§ DATASET EXCERPTS:
┄┄┄┄┄┄┄┄┄┄┄┄┄┄┄┄┄┄┄┄
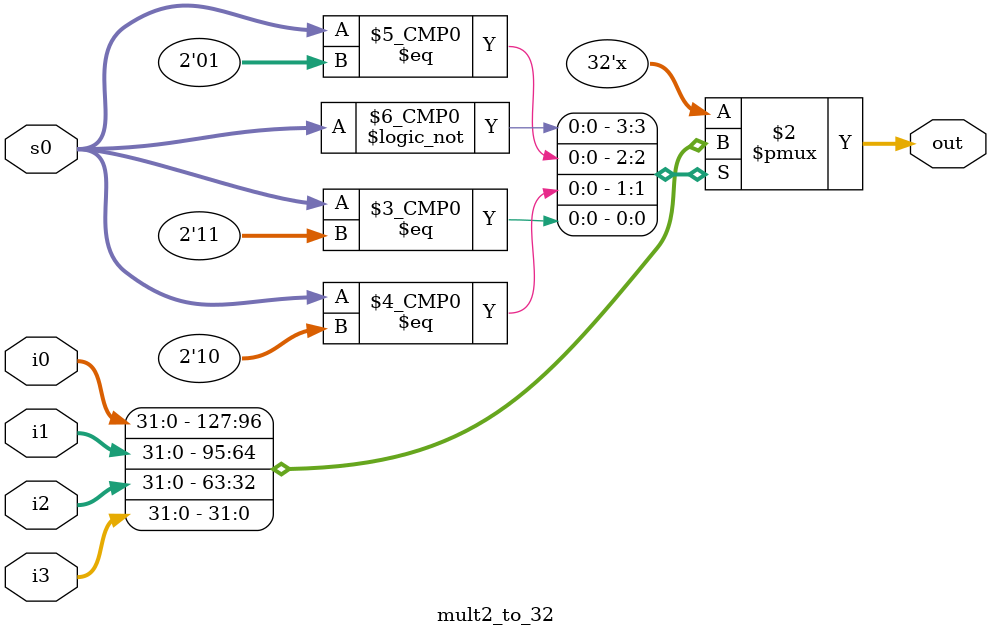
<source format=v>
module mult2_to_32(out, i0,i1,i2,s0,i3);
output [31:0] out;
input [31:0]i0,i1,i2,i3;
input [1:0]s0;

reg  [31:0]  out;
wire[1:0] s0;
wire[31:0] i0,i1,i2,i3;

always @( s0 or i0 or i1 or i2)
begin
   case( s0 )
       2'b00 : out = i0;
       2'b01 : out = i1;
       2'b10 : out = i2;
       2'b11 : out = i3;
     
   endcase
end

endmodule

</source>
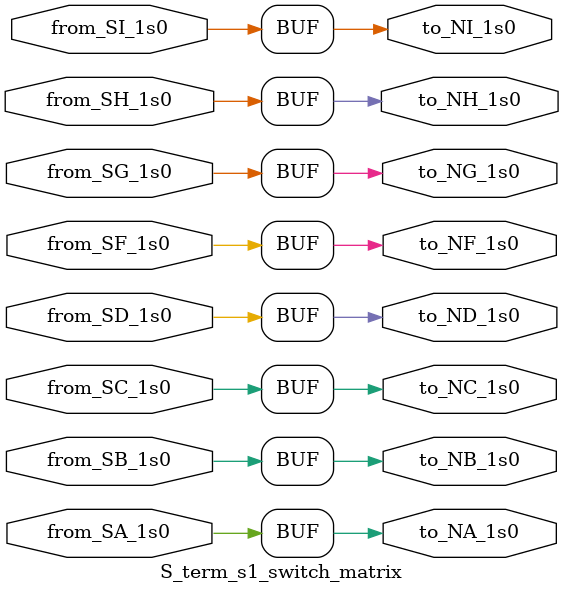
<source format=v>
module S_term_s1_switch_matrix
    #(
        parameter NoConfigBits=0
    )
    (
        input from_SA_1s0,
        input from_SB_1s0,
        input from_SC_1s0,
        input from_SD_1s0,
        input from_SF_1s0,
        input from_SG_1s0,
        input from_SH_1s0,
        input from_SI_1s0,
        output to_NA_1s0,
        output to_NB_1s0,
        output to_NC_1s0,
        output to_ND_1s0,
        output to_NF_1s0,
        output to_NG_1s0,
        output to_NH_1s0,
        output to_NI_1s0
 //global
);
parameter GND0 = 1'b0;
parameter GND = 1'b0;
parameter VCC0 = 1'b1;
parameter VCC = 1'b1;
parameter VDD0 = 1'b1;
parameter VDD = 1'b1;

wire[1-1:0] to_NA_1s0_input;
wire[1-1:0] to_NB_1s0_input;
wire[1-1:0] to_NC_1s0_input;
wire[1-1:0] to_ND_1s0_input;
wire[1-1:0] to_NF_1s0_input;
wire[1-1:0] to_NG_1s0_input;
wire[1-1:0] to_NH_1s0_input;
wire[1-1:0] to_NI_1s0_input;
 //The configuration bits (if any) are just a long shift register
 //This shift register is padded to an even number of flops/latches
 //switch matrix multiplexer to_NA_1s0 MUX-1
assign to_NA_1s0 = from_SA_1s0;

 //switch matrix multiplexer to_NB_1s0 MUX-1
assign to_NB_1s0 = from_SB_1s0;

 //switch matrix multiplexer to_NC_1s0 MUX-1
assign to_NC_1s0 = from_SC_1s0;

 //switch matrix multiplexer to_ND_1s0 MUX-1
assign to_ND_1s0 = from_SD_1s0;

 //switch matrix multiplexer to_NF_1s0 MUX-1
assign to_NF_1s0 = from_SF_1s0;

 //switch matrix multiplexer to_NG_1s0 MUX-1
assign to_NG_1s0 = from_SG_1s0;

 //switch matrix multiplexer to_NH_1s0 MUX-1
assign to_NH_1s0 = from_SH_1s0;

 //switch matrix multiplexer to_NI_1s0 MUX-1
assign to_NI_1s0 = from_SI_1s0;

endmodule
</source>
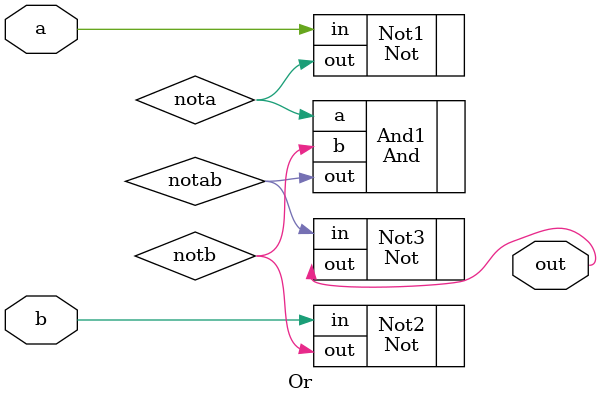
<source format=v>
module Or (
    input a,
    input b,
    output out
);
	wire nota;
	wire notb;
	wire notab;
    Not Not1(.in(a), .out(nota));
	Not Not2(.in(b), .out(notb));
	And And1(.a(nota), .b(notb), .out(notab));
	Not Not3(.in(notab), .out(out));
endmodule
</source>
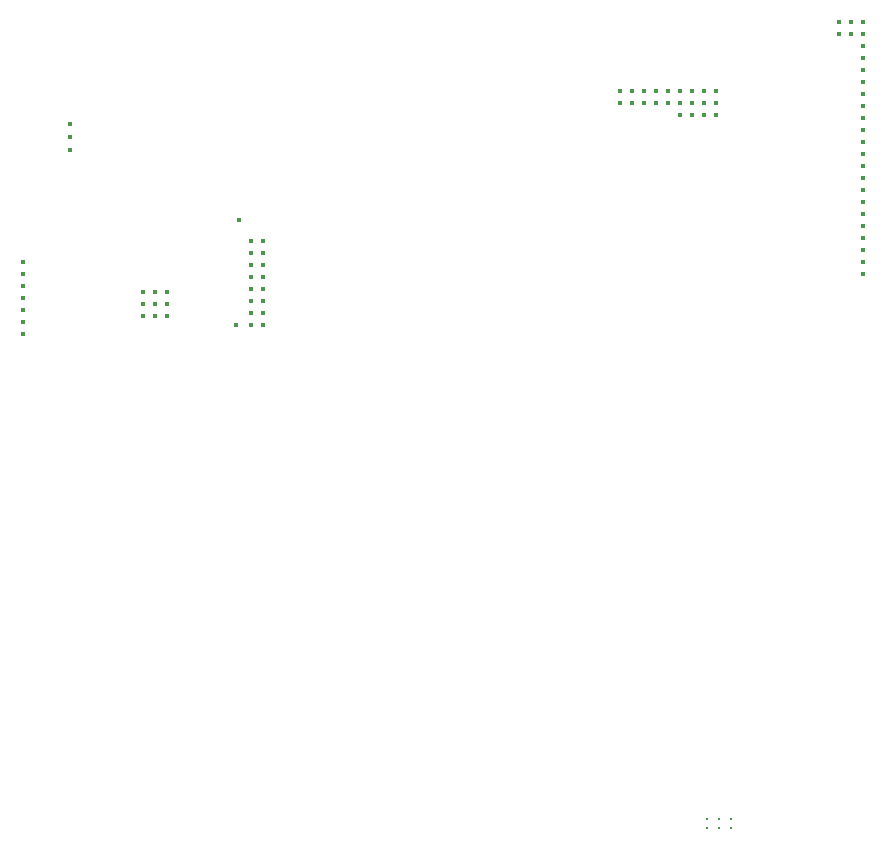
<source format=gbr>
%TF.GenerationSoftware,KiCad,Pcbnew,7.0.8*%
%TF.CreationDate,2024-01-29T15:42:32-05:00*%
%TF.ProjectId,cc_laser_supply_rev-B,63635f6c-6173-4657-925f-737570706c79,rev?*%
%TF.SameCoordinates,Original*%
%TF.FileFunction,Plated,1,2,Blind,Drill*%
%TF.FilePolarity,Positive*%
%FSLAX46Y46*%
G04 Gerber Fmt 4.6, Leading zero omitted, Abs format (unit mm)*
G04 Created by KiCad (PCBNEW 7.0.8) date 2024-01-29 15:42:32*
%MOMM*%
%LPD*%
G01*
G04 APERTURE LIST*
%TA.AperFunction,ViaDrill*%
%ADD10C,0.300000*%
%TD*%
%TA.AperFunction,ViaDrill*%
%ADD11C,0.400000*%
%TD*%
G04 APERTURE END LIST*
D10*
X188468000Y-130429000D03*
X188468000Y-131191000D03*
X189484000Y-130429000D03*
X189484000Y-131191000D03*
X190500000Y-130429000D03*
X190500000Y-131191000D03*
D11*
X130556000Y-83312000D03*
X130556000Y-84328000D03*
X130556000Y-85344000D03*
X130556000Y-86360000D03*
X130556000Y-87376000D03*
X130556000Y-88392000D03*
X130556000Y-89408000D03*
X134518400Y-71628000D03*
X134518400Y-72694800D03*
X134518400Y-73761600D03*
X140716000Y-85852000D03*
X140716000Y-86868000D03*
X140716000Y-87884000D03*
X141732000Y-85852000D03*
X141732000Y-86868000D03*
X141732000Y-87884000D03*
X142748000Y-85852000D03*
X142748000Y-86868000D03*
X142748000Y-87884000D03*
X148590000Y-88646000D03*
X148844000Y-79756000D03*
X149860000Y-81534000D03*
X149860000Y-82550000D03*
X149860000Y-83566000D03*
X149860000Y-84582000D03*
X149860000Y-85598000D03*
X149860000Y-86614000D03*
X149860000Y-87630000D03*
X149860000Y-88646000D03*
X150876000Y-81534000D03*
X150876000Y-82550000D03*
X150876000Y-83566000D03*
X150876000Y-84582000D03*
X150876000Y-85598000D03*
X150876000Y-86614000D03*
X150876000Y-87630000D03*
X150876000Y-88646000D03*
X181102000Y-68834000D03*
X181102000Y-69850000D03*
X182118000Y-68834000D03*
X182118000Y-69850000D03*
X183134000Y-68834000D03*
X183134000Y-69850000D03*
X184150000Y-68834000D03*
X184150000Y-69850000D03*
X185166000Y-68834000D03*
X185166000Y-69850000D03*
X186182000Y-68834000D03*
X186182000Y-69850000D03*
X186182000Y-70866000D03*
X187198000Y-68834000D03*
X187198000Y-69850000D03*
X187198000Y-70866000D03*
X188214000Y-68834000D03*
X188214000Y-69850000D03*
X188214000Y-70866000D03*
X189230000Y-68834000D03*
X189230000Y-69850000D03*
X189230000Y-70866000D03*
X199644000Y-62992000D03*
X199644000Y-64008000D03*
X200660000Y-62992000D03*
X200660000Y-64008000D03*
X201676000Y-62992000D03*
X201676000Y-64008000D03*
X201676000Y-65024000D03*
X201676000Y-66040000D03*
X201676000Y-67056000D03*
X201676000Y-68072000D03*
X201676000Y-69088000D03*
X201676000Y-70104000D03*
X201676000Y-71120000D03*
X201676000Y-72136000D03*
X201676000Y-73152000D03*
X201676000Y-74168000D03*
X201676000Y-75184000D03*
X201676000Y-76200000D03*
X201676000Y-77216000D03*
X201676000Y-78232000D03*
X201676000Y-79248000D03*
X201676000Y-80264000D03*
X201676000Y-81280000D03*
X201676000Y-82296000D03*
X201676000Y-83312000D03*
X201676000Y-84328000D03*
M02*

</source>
┄┄┄┄┄┄┄┄┄┄┄┄┄┄┄┄┄┄┄┄
§ PROMPT: Show every line in the entries where the string "APERTURE" occurs.

§ RESPONSE AREA:
G04 APERTURE LIST*
G04 APERTURE END LIST*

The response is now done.